Radiotherapy uses high energy x-rays to kill tumour cells. You might have radiotherapy:
- to reduce the risk of the meningioma coming back, especially if the tumour is fast growing
- if the tumour is in an area that is too difficult to operate (for example, the base of the skull)
- if you can't have surgery for any reason
- if the meningioma comes back
You may have a type of radiotherapy called stereotactic radiotherapy. It targets high doses of radiotherapy to the tumour.
You have regular appointments with your doctor or nurse after treatment finishes. Your doctor examines you at each appointment. They ask how you are feeling, whether you have had any symptoms or side effects, and if you are worried about anything. You also have MRI scans on some visits.
How often you have check ups depends on your individual situation.
For a grade 1 meningioma, you might have an MRI scan every year, for up to 5 years. You then have an MRI scan every 2 years.
For a grade 2 meningioma, you might have an MRI scan every 6 to 12 months. After 5 years, you have an MRI scan every 2 years.

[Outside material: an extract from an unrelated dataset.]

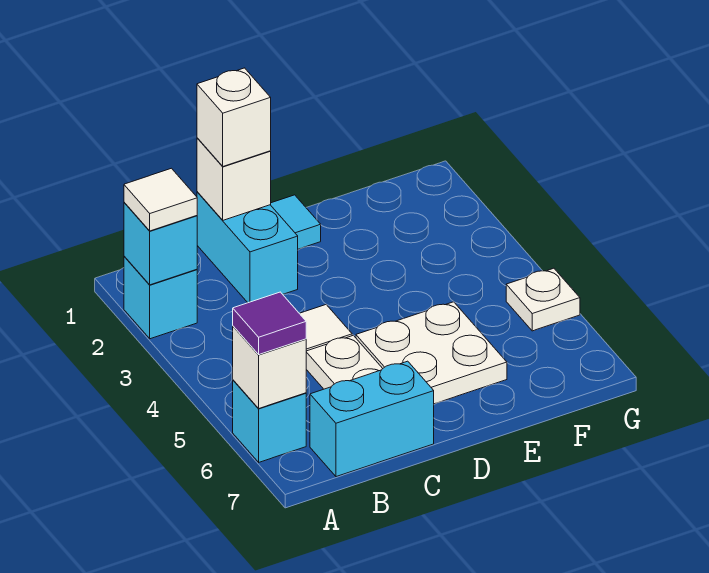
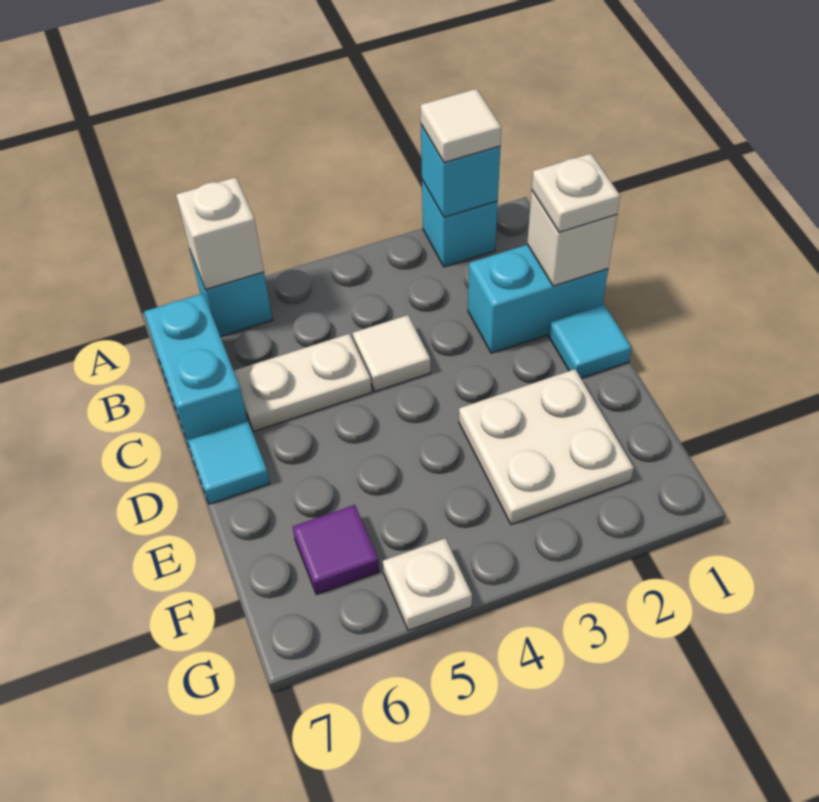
purple 1x1 tile [233,292,306,355] -> purple 1x1 tile moved to [293,505,379,595]
white 1x1 brick [197,68,271,166] -> white 1x1 plate [532,154,620,232]
white 2x2 plate [356,302,507,404] -> white 2x2 plate moved to [459,369,634,524]
none -> cyan 1x1 tile [187,421,270,504]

For a grade 3 meningioma, you might have an MRI scan every 3 to 6 months. After 2 years, you have an MRI scan every 6 to 12 months.
Coping with meningioma
Coping with a diagnosis of a brain tumour can be difficult, both practically and emotionally. It can be especially difficult when you have a rare tumour. Being well informed about the type of tumour you have, and its treatment can make it easier to cope.
Research and clinical trials
Doctors are always trying to improve the diagnosis and treatment of brain tumours. As part of your treatment, your doctor might ask you to take part in a clinical trial. This might be to test a new treatment or look at different combinations of existing treatments.